“But,” he then continued, with a darkened brow, “what is the good of being the ruler if I cannot bear the name of ruler?—what is it to govern, if another is to be publicly recognized as regent and receive homage as such? The kernel of this glory will be mine, but the shell,—I also languish for the shell. But no, this is not the time for such thoughts, now, when the circumstances demand a cheerful mien and every outward indication of satisfaction! My time will also come, and, when it comes, the shell as well as the kernel shall be mine! But this is the hour for waiting upon the Duke of Courland! I shall be the first to wish him joy, and shall at the same time remind him that he has given me his ducal word that he will grant the first request I shall make to him as regent. Well, well, I will ask now, that I may hereafter command.”
The field-marshal ordered his carriage and proceeded to the palace of the Duke of Courland.
A deathlike stillness prevailed in the streets through which he rode. On every hand were to be seen only curtained windows and closed palaces; it seemed as if this usually so brilliant and noisy quarter of St. Petersburg had suddenly become deserted and desolate. The usual equipages, with their gold and silver-laced attendants, were nowhere to be seen.
The count’s carriage thundered through the deserted streets, but wherever he passed curious faces were seen peeping from the curtained windows of the palaces; all doors were hastily opened behind him, and he was followed by the runners of the counts and princes, charged with the duty of espying his movements.
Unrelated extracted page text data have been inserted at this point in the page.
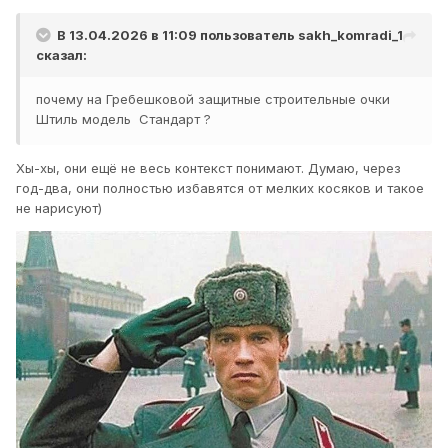
В 13.04.2026 в 11:09 пользователь
sakh_komradi_1
сказал:
почему на Гребешковой защитные строительные очки
Штиль модель Стандарт ?
Хы-хы, они ещё не весь контекст понимают. Думаю, через
год-два, они полностью избавятся от мелких косяков и такое
не нарисуют)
Count Munnich saw all that, and smiled.
“I have now given them the signal,” said he, “and this servile Russian nobility will rush hither, like fawning hounds, to bow before a new idol and pay it their venal homage.”
The carriage now stopped before the palace of the Duke of Courland, and with an humble and reverential mien Munnich ascended the stairs to the brilliant apartments of Biron.
He found the duke alone; absorbed in thought, he was standing at the window looking down into streets which were henceforth to be subjected to his sway.
“Your highness is surveying your realm,” said Munnich, with a smile. “Wait but a little, and you will soon see all the great nobility flocking here to pay you homage. My carriage stops before your door, and these sharp-scenting hounds now know which way to turn with their abject adoration.”
“Ah,” sadly responded Biron, “I dread the coming hour. I have a misfortune-prophesying heart, and this night, in a dream, I saw myself in a miserable hut, covered with beggarly rags, shivering with cold and fainting with hunger!”
“That dream indicated prosperity and happiness, your highness,” laughingly responded Munnich, “for dreams are always interpreted by contraries. You saw yourself as a beggar because you were to become our ruler—because a purple mantle will this day be placed upon your shoulders.”